In your quest for digital marketing excellence, you may have heard a term floating around – AdWords. What is it and how does it work?
If you’ve searched anything on Google before, you’ve probably seen AdWords in action whether you realized it or not. When you search a few keywords on Google, they usually trigger a specific advertisement. It’ll pop up as some of the top ads in the search results or on the right-hand side with the heading “Sponsored Links.” These are the results of AdWords.
AdWords is a service offered by Google and is how businesses can display ads on Google and Google’s advertising network. But how does it work for you as a business owner? And what’s the advantage?
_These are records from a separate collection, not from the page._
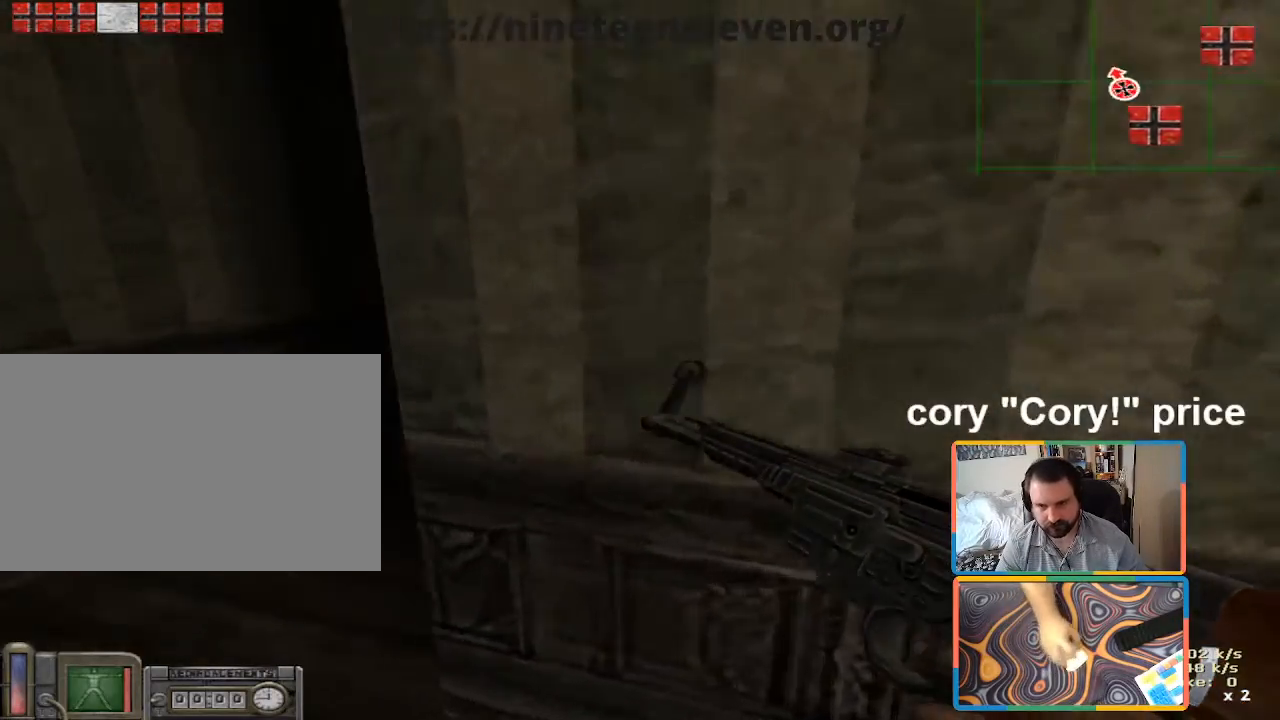
{"keys": ["a", "w"], "mouse": [], "events": [[350, "a", "up"], [483, "a", "down"]]}
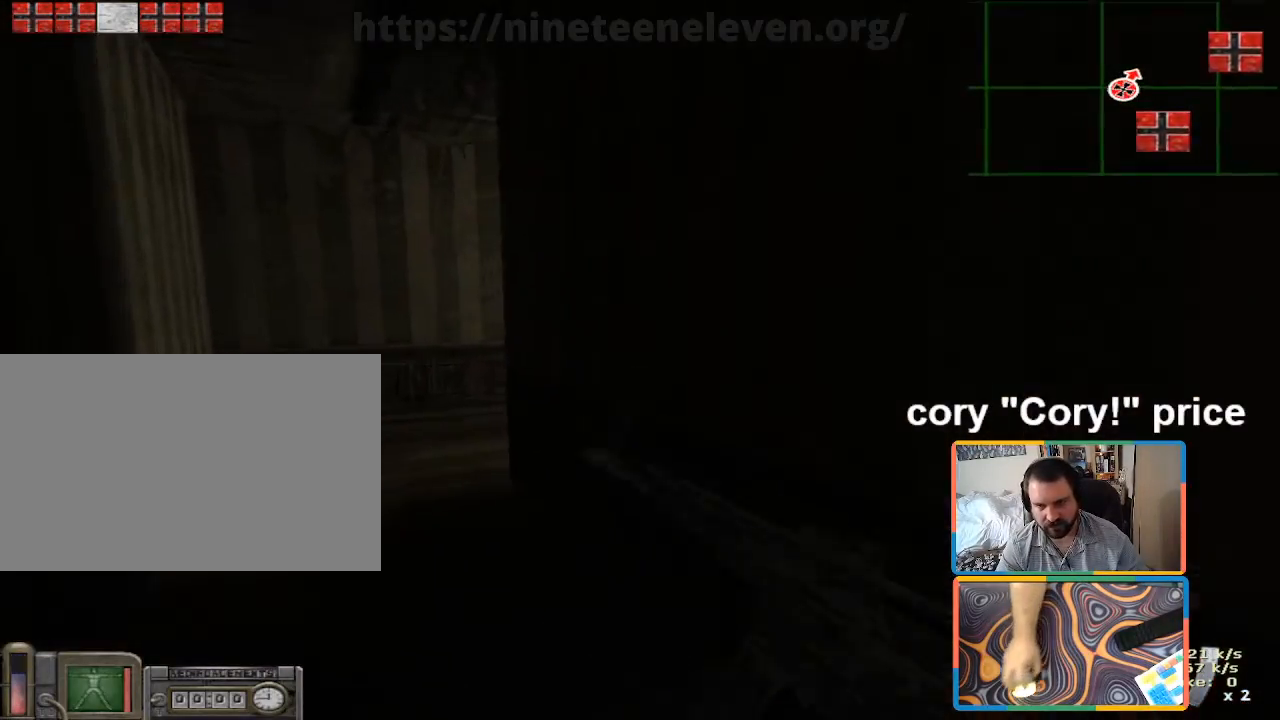
{"keys": ["d", "shift", "w"], "mouse": [], "events": [[33, "shift", "down"], [83, "a", "up"], [216, "a", "down"], [400, "a", "up"], [500, "d", "down"]]}
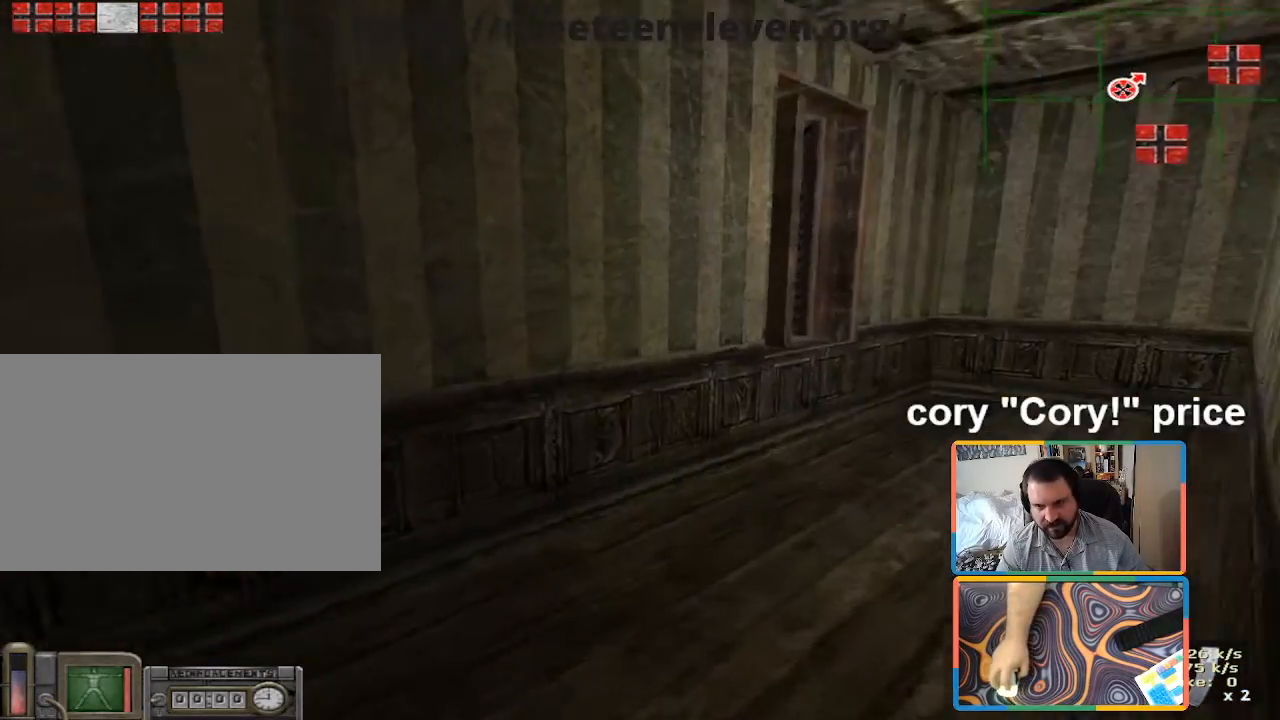
{"keys": ["w"], "mouse": [], "events": [[383, "shift", "up"], [466, "d", "up"]]}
First, you’d set up an advertising budget; with AdWords, you’re only charged when someone clicks on your ad. Next, you’d decide which of the keywords consumers search through Google you want to use in your advertisement. This is a very important step as AdWords focuses on these keywords.
Now, here’s where it gets interesting. When a consumer begins typing certain words into their Google search engine (which just so happen to be the same keywords used in your advertisement), AdWords knows to pull up your business’s advertisement! If the consumer clicks on the ad, they are taken directly to your website. The benefit of AdWords is that businesses can get easy access to new consumers.
While AdWords users do pay per click, there are going to be competitors vying for the same ads and ad spots.
This is where the price per click can vary, and a “quality score” is used to determine who gets an ad and how much it costs. Quality score is determined by how relevant your ad is to the browser and how closely it matches the words they’ve searched. You can improve your quality score by making sure that your ad leads directly to a relevant page and your ads keywords are on brand.
Now, there are some who may dissuade business owners from using AdWords.
If you’re a smaller company, it can get really expensive to pay per click! And those clicks you’re paying for don’t guarantee a sell. It just guarantees they’ll make it to your site.
But there are others who will tout AdWords’ success and ultimately their own. Whether you decide to use their services or not, the takeaway message with AdWords is that keywords are important. This same principle applies to your own website and article search engine optimization.
If there is anything you can do to increase the success of your digital marketing, it’s to take a step back and evaluate your brand and product. Once you feel that you have a clear vision of what those are, come up with a short list of key terms that fit your objective and you can’t go wrong.
Because those ads redirect to your website, if you decide to go the AdWords route it’s also a good idea to step up your web design so that it further draws users in and is a pleasant experience for them.